「リラ冷え」。なんときれいな言葉なのでしょう。
5月下旬の北海道は、暖かくなったと思ったら急に冷え込むという気候の変化が見られます。そんな時期に札幌市民がふつうに使っている言葉、それが「リラ冷え」という言葉なのです。このページではリラ冷えについてまとめています。
まずは言葉の意味から!!
リラ冷えの「リラ」って何でしょうか?これフランス語なのです実は。フランス語表記では「lilas」になります。日本語に訳すとどうなるか・・・「ライラック」です。ライラックといえば、北海道、特に札幌市民にとってはなじみの深い木ですね。札幌の木ですし、大通りではライラック祭りが毎年5月下旬に開催されていますのでね。札幌~旭川間のL特急もライラックという名前です。
ちょうどライラックが咲き誇る5月末から6月初めにかけて、リラ冷えの現象が起こることから、この名称になりました(本州の花冷えとほぼ同じ意味の言葉とされています)。

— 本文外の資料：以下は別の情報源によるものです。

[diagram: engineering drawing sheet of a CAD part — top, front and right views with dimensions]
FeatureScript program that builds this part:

リラ冷えが起こる原因は、オホーツク海高気圧で、冷たい空気が北海道に影響を与えます。気温で言うと20度台から10度台へ平気で下がります。でも、いよいよ初夏突入か、という季節を告げる花でもあります。
ところでこの名前、誰が付けたのでしょうか。
リラ冷え発祥の歴史とは?
「リラ冷え」を創ったのは、榛谷(はんがい)美枝子さんという北海道を代表する俳人(江部乙出身)。1960年に詠まれた句の冒頭に使われています。リラの花が咲いた頃肌寒かたことから、「リラ冷え」を生み出したということだそうです。しかしこれを広めた立役者とも言うべき人は作家の渡辺淳一さん(上砂川出身)。1971年の著書「リラ冷えの街」で一気に広まっていきました。 この小説は、6月のまさにリラの季節、男女の愛を描く物語です。

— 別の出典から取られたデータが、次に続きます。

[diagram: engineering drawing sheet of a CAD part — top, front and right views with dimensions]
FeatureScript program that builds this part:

いまや季語にもなっている「リラ冷え」。これから暑くなろうとしている矢先の一瞬の寒さ。それでもリラの美しさと言葉の美しさに、寒さもこれまた美しいと感じるのでありました。この時期、くれぐれも風邪は引かないように。夏は短いので早く薄着をしたいという気持ちがあるのですが、 まだまだ天気予報とにらめっこの季節なのです。